━━ EXTRACT TO READ ━━
# Carpets for Bolero



## Briarose (Oct 9, 2007)

Hi can anyone tell me if it is possible to order a replacement carpet from anywhere, for the Swift Bolero ? we have had a problem with a leak from under the fixed bed boiler, and it has spoilt the carpet.............I have been so particular covering the carpets with rugs etc and now this has happened :roll: the carpet was drenched. Hopefully the boiler is being sorted out tomorrow. Been without our baby for a week now as it has been with Fiat at Lincoln and I just can't wait to get him back.


----------



## Rapide561 (Oct 1, 2005)

*Bolero Carpets*

Hello my little cherrub!

Any dealer should be able to order the carpet for you. Somewhere there will be a label with the colour/patten, failing that, your motorhoe model number, MH xxxxx etc.

You might not need to order though. The day I got this van, I had an unfortunate incident with a bucket of water.......the carpet dried perfect.

Russell


----------



## Briarose (Oct 9, 2007)

*Re: Bolero Carpets*



Rapide561 said:


> Hello my little cherrub!
> 
> Any dealer should be able to order the carpet for you. Somewhere there will be a label with the colour/patten, failing that, your motorhoe model number, MH xxxxx etc.
> 
> ...


Thanks Russ on the ball as always.................my carpet has a dirty mark on it, as I say I have been so flipping particular and then this happens through no fault of our own :roll: I would rather pay to replace it as it is truly bugging me.


----------



## JohnsCrossMotorHomes (Jul 21, 2007)

*Re: Bolero Carpets*



Rapide561 said:


> Hello my little cherrub!
> 
> Russell


Got to laugh at that Russell you goat!

If you contact Ian in our parts dept with the details, I am sure he will be able to organise a replacement, but dont hold your breath as regards speed out of Swift on that one.

Personally I bet they are gold plated and would suggest you give the stain a good scrubbing with stain remover, don't forget the marigolds to protect those dainty fingers my sweetness :lol: (fingers as soft as your face!!)
━━━
━━ DATASET EXTRACT ━━
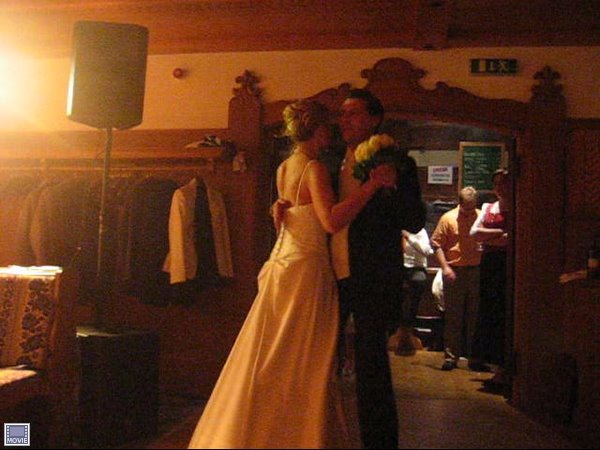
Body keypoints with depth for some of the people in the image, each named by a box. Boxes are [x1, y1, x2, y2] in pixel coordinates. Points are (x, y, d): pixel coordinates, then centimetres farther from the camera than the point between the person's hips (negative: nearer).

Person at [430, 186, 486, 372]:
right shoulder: (448, 218, 0)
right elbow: (436, 243, 0)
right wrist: (445, 267, -9)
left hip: (477, 271, 2)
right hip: (454, 272, -1)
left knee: (475, 316, 7)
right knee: (453, 316, 3)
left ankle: (474, 356, 16)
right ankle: (451, 356, 9)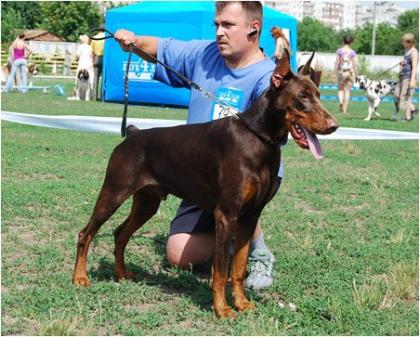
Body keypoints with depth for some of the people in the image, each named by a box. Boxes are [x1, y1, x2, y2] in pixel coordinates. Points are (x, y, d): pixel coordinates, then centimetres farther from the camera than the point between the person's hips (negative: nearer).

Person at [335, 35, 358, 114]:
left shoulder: (339, 50, -3)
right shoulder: (352, 52, -2)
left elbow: (337, 62, -4)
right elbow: (355, 64, -4)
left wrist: (336, 72, 5)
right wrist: (356, 75, 3)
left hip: (341, 72, 0)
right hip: (350, 72, 0)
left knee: (340, 89, 17)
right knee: (347, 91, 8)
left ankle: (341, 102, -11)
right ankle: (344, 110, 5)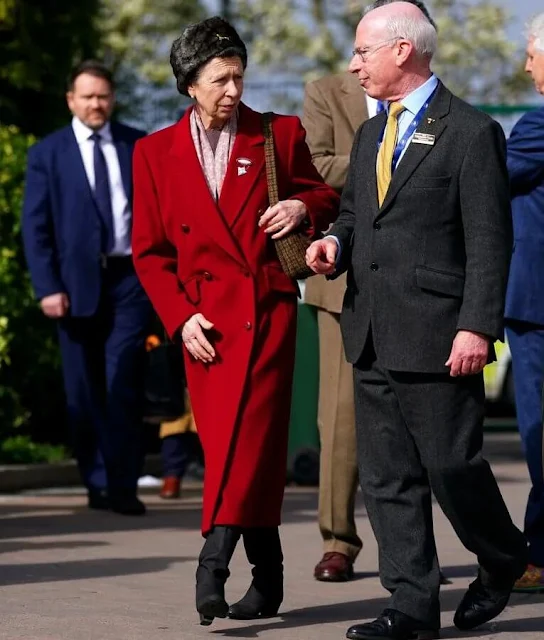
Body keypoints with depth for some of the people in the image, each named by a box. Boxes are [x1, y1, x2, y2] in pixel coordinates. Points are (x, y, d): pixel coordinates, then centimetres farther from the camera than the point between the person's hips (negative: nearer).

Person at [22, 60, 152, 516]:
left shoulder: (139, 146, 9)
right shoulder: (47, 154, 4)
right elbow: (35, 226, 1)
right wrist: (47, 287, -8)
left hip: (130, 277, 0)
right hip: (76, 282, 0)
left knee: (124, 384, -8)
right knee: (84, 390, 5)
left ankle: (124, 486, -7)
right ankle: (97, 482, 16)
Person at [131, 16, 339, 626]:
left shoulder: (280, 135, 7)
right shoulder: (156, 152, 9)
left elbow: (324, 197, 18)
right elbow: (149, 250, 10)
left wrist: (305, 208, -6)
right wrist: (180, 317, -2)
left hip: (266, 308, -2)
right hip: (205, 322, 2)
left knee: (245, 433, -18)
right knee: (228, 447, 3)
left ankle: (213, 564, -27)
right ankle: (266, 579, 11)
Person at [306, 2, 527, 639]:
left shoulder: (471, 133, -7)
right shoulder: (370, 134, 17)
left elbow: (489, 240, -11)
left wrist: (477, 326, -17)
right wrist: (335, 242, 3)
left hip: (437, 338, -7)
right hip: (372, 336, 7)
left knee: (451, 465, -2)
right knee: (387, 476, 6)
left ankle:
━━━
Return the part of the forum thread above about replacing the Bolero carpet that opens with the words containing "# Carpets for" and closes with "get him back.", copied word for word.

# Carpets for Bolero



## Briarose (Oct 9, 2007)

Hi can anyone tell me if it is possible to order a replacement carpet from anywhere, for the Swift Bolero ? we have had a problem with a leak from under the fixed bed boiler, and it has spoilt the carpet.............I have been so particular covering the carpets with rugs etc and now this has happened :roll: the carpet was drenched. Hopefully the boiler is being sorted out tomorrow. Been without our baby for a week now as it has been with Fiat at Lincoln and I just can't wait to get him back.